Suddenly a little part of me was 10 years old again – not entirely a pleasant feeling. It was nostalgia tangled with regret. It’s been a long while since I’ve heard the little critters in such fine voice to be honest, and we share something of a troubled past. Like millions of Aussies, for me the cicada song was the soundtrack to summer for decades. In the 1970s my childhood home was ringed by willows and liquid ambers and I remember steamy days when branches in our neighbourhood were so thick with the shrieking insects that games of backyard cricket were abandoned through appeals against the noise.
I remember the dozens of cicada holes in the shady, damp-smelling earth beneath the willows and their discarded shells clinging to trees like little brown reverse coffins. I could rattle off the kaleidoscope of colourful names for the different varieties: the dime-a-dozen Green Grocers, the Yellow Mondays, the Brown Bakers, the Cherry Noses and the diminutive, elusive and valuable Black Princes with wings purported to be worth $100 at the local chemist.
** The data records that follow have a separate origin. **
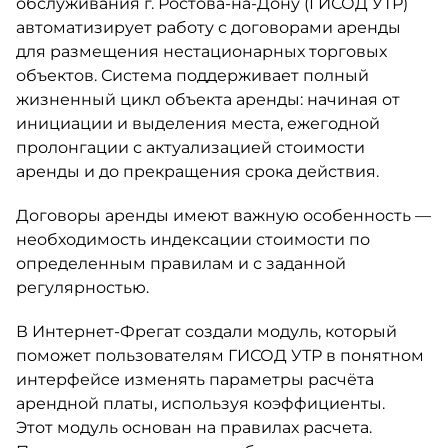
обслуживания г. Ростова-на-Дону (ГИСОД УТР)
автоматизирует работу с договорами аренды
для размещения нестационарных торговых
объектов. Система поддерживает полный
жизненный цикл объекта аренды: начиная от
инициации и выделения места, ежегодной
пролонгации с актуализацией стоимости
аренды и до прекращения срока действия.
Договоры аренды имеют важную особенность —
необходимость индексации стоимости по
определенным правилам и с заданной
регулярностью.
В Интернет-Фрегат создали модуль, который
поможет пользователям ГИСОД УТР в понятном
интерфейсе изменять параметры расчёта
арендной платы, используя коэффициенты.
Этот модуль основан на правилах расчета.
One day me and Sprotty – the most cunning and enterprising kid in our street – happened upon an injured Black Prince writhing in the grass out the front of my place. Giddy with the promise of riches we seized upon the creature, yanked its wings clean out of their sockets, stomped what was left of the cicada to death and put the wings of the deceased in an envelope before marching two kilometres in 35-degree heat to the pharmacy to claim a bounty of $50 each.
“They use ’em to make special medicine!” Sprotty assured me on the long, hot trek.
We came home wiser (they don’t use the wings of black cicadas to make medicine) but no richer. Nor did we come home a kinder species. This was an era when cicadas were literally growing on trees. Summer after summer there seemed to be more cicadas than the last and, sadly for the kids in my street, familiarity bred contempt.
It shames me to say it, but we did dreadful things to cicadas, not least of which we called ‘cicada cricket’. For such a game, a bucketful of cicadas would be harvested and a towel draped over the top to keep them from flying away. Each ‘batsman’ (I’ll never know what we didn’t call it cicada tennis) was equipped with a tennis racquet or squash racquet. We’d fish a cicada from the bucket, toss it in the air and, as it attempted to flit away, we batsmen would chase it, swinging wildly with tennis racquets until the cicada either escaped with its life or was diced to death in one grisly instant.
Thwack!
What Could We Have Been Thinking?
Honestly, if I ever saw any of my children doing the same thing today I’d be mortified and wonder, “Where did I go wrong?”
But there were other cicada ‘games’ that were even worse than the cricket. They’re too evil to speak of here. Suffice to say I’m sure the cicadas would have preferred to meet their maker upon the fast-moving strings of a Wilson tennis racquet wielded by a crazed tween.
By the end of my teenage years though, the cicada games dimmed and summers had fallen oddly silent. Or at least that was my perception. I moved to more urban suburbs where I swear I never heard cicadas. I forgot about them and the summer soundtrack was replaced by the city’s symphony of man and machine and the din of crowded pubs.
During the noughties, whenever I caught up with my folks at my erstwhile home in the ’burbs I noticed cicadas had fallen silent there, too. Their little exoskeletons that had dotted the palings of the back fence when I was a kid were but a myth to my daughter when she visited. Was it nature’s revenge for my wickedness?
The shame and regret has never left me. Over the years I’ve asked myself, “When does cruelty to another creature cross the line?” We’ve all gassed flies with chemicals that bring a slow demise. Shop owners lure and kill them with a blue halo of death. Who amongst us hasn’t flattened a cockroach? Dispatched a spider with a thong? Crushed a tick? Sent an ant into oblivion with a casual flick?
For me, that line was drawn long ago at the most majestic of insects – the cicada. I’m sorry for what I did, little guys. It’s been great to hear you again this year. I hope all is forgiven.